Forecast comes true as over-supply drives commodity prices down
Published on 27 September, 2012
Academics based at CQUniversity's Sydney Campus have correctly forecast that Australia would increase supply too much during the current mining boom and drive down commodity prices.
Dr David Fox, Noel Ross and Claudia Wee* recently published their 'Forecasts for the Chinese Economy and the Implications for Australia' in the Journal of International Business Management and Research.
"The authors believe that Chinese economic domination will take place sooner than most would expect," they say. "China is forecast to have a larger economy than the USA before the year 2015."

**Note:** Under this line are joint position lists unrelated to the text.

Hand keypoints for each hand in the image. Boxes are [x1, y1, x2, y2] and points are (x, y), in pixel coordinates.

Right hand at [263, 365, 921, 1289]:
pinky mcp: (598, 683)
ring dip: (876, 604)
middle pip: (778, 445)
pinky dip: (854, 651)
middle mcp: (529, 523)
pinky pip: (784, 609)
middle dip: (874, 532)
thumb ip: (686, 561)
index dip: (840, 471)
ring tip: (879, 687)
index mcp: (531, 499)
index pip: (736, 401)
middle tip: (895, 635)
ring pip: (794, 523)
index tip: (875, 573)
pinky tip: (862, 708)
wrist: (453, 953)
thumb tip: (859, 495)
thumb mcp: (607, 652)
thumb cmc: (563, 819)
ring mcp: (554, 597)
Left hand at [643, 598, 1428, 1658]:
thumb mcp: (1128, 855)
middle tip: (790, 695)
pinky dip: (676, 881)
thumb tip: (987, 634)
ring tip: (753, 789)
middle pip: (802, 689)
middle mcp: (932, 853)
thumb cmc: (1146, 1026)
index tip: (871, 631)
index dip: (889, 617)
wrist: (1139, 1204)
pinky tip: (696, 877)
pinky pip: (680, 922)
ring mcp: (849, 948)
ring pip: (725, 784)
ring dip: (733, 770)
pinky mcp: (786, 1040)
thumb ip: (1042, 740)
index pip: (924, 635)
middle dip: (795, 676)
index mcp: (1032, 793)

The authors say the 'greatest danger' to Australia and resource companies is that the Chinese will be able to duplicate Japanese strategies (from the boom of the 1960s) and stimulate new resource projects that will cause a glut and bring down prices.
"The promise of the 1960s was not fulfilled because the Japanese stimulated so many mines that the market was glutted and prices slumped," the authors say.
The published paper makes forecasts for the size of the Chinese economy using a future value model of the Gross Domestic Products (GDP) and Purchasing Power Parity (PPP).
"China's domination will start before 2015 and the Middle Kingdom will take its place once again at the top of the heap," the authors say.
"For China to overtake the USA it will need to develop leading-edge technologies and companies and products such as Microsoft and iPods. China has not done this yet although China has done it in the past with gunpowder and porcelain."
* a former employee of CQUniversity.